There were many cultural differences experienced in coming to rural Iowa from Siegel's home in Curitiba, a city of about 2 million people in southern Brazil.
The biggest adjustment for him was the climate. "I had never seen snow before. I prefer warmer weather," Siegel said.
So do many Iowans. He happened to come to Iowa during the year with the roughest winter in many years.
He hopes to come back some day to visit. What Siegel expects he will miss most about Iowa is similar to what he misses most about his home. He misses friends and family in Brazil and will miss his friends and host family when he leaves Iowa.

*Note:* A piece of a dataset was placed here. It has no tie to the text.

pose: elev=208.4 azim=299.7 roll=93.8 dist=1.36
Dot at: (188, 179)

His father, Erico Siegel, drives a taxi in Curitiba, and his mother, Rosana Diniz Siegel, is a homemaker. He has a younger brother, Alison, age 13.

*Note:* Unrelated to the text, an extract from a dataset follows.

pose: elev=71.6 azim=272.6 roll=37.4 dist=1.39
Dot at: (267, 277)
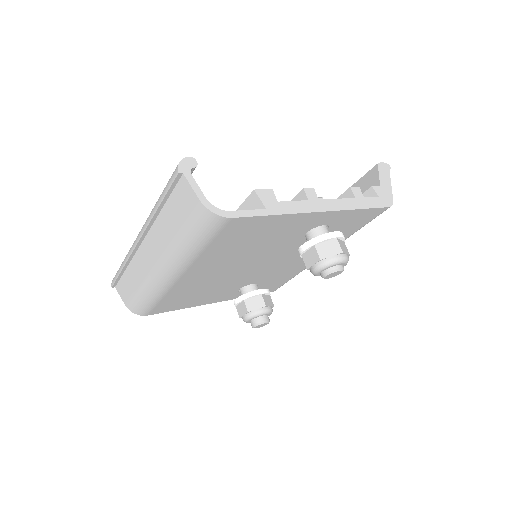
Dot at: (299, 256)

The family make-up is similar here. Mark and Suzanne Lux of rural Cherokee, have a 12-year-old son, Jaden.
When Siegel first arrived, he didn't talk much. He had a fairly good understanding of English but being able to speak it well took some practice.
Portuguese is the language of Brazil. Siegel said Portuguese is similar to Spanish and that speakers of Portuguese and speakers of Spanish are generally able to understand each other.
In Brazil, the school day is shorter, with students able to choose between attending in the morning or afternoon. He said the academic difficulty is about the same there as it is here.
Another cultural difference is the difference in food, with Americans eating far more convenience foods than Brazilians do.
Siegel has participated in cross country and track at Washington High School.
When he returns to Brazil, he plans to take high school equivalency exams and will be ready to attend a university in the fall. He will study architecture or engineering.
"I've enjoyed it here," Siegel concluded.